Интеллектуальный поиск, если задуматься, странная штука. Обычно люди ищут что-то своё — затерявшуюся вещь, пропавших родственников или друзей, смысл своей, а не чьей-то жизни. Научную истину вряд ли можно присвоить, и всё же для учёного, сделавшего научное открытие, оно становится частью его личной картины мира — вероятно, для её расширения он и отправляется на поиски. Ему необходимо новое понимание предмета исследования — существующего для него недостаточно. Сколько людей поймут и оценят его открытие — важно, но вторично. Главное: его собственная жизнь без нового понимания неполна. Возможно, в какой-то части своего сознания он чувствует сосущую пустоту и хочет её заполнить.
А, может быть, всё не так, и ищут не то, что считают самым важным, а то, что реально найти — то, что ощущают, как лежащее рядом. Вера в достижимость цели — необходимейший мотив поиска. Мной, наверное, она и движет. Тут можно здорово ошибиться и ничего стоящего не обнаружить, но… не попробуешь — не узнаешь.

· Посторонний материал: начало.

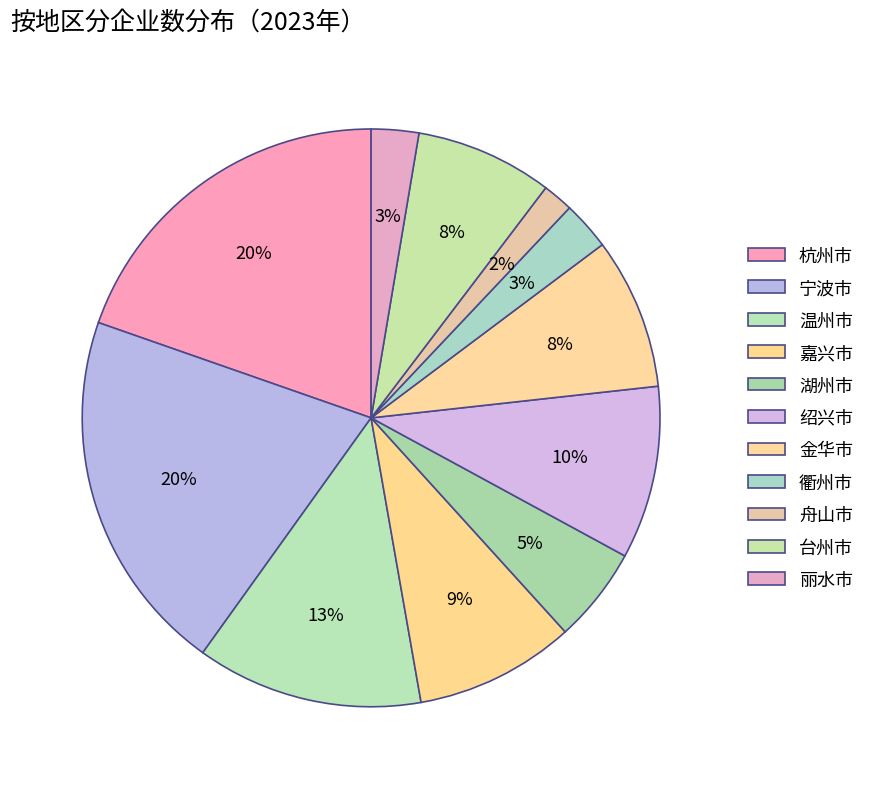

Count the number of slices in the pie.

11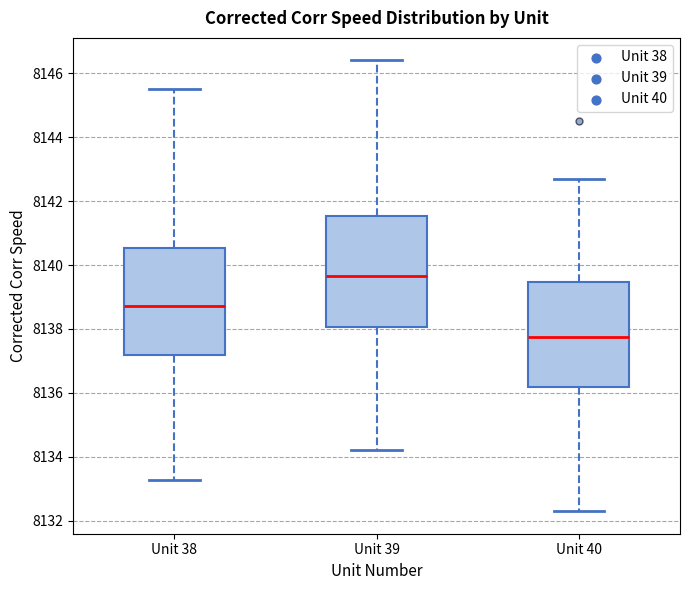

Where does the lower whisker of the box for Unit 39 end on the y-axis? The values are not printed on the chart, so give them approximately, as read against the axis.

8134.2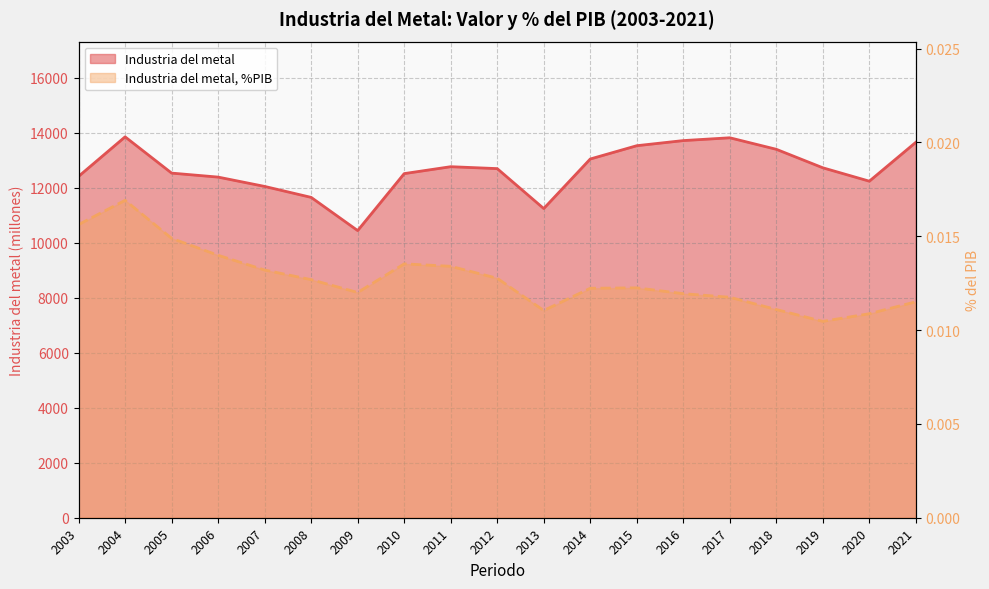

List the labels in order of Industria del metal value, smallest first.

2009, 2013, 2008, 2007, 2020, 2006, 2003, 2010, 2005, 2012, 2019, 2011, 2014, 2018, 2015, 2021, 2016, 2017, 2004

Как бы то ни было, результат мне важен в первую очередь для самого себя. Люди, когда становятся на весы, ищут не повод похвастать: «Я скинул три килограмма!» — им нужно знать свою текущую физическую форму. Примерно так и со мной. Чем выше окажется наш результат — тем лучше. Мне очень хочется, чтобы мы вдвоём обнаружили то, что до нас не замечали. Но я не жду, что сам из-за этого стану заметнее, и моя жизнь волшебным образом изменится к лучшему. Просто я буду знать, что мне такие вещи по силам, что я — не слабак. После того, как мы закончим нашу работу, я хочу на неделю-две поехать домой и спокойно думать, как жить дальше. Не исключено, что продолжу учиться на юриста — в этом случае вскоре придётся искать работу для оплаты института. А, может, займусь чем-то ещё. Главное: если нам чего-то удастся добиться, найти, открыть, у меня не будет ощущения, что я бегу от обстоятельств — пресловутое «Москва сломала». Когда за спиной есть какое-то достижение, о будущем думается спокойно, без суеты и неуверенности.